Nevertheless, we get a lot of insights into the kind of action that can and perhaps did take place in and around hotels among urban revolutionaries. There are are successes, failures, deaths. Every location, name, role, is temporary and every personal agenda must be subsumed to the cause.

The stories are another matter. Linked by their locale in various Madrid bars and hotels and by a filmmaking crew who is supposed to document the revolution, we meet combatants and civilians. Those who are being starved by the war as well as those who are being killed on the battlefield. So meticulously does Hemingway detail his locales and events that the prose is almost journalistic. And there’s that famous  limpid prose and those wonderfully crafted sentences.

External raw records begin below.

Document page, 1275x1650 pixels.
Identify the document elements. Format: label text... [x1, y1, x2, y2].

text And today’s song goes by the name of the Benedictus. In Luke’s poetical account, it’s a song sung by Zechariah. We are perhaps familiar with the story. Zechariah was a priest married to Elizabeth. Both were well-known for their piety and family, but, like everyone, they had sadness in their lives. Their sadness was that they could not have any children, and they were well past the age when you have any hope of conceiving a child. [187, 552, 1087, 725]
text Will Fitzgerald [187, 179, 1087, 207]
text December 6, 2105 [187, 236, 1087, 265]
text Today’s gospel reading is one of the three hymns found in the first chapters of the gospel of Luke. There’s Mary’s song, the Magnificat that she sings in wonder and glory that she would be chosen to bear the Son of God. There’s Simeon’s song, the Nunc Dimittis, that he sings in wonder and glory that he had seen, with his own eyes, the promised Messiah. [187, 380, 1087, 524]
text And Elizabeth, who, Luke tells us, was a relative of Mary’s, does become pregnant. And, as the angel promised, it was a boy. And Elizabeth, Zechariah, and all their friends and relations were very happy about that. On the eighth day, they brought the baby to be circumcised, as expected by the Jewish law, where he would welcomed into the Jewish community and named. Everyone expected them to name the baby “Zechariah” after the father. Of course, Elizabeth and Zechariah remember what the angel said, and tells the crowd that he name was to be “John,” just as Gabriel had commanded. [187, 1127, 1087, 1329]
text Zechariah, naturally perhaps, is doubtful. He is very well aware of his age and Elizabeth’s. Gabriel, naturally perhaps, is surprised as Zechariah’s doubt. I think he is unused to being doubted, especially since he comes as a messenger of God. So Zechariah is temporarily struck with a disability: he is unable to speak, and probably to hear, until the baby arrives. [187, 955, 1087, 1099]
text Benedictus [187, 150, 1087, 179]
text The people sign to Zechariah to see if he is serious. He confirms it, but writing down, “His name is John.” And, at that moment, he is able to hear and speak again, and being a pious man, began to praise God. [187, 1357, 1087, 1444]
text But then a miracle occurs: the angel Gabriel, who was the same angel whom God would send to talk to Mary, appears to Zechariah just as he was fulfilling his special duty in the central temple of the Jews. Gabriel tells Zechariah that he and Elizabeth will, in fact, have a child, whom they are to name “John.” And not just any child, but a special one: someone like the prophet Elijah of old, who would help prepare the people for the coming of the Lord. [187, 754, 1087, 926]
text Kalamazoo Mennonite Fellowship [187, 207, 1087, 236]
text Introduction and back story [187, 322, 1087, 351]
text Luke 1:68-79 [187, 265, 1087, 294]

You could see it [the battle] spread out below you and over the hills, could smell it, could taste the dust of it, and the noise of it was one great slithering sheet of rifle and automatic rifle fire rising and dropping, and in it came the crack of the guns and bubbly rumbling of the outgoing shells fired from the batteries behind us, the thud of their bursts, and then the rolling yellow clouds of dust. But it was just too far to film well.

All that poetic description followed by a simple sentence about some prosaic, practical dilemma.

All in all, the volume is a worthwhile historical journey as well as an interesting, if not superlative, literary one.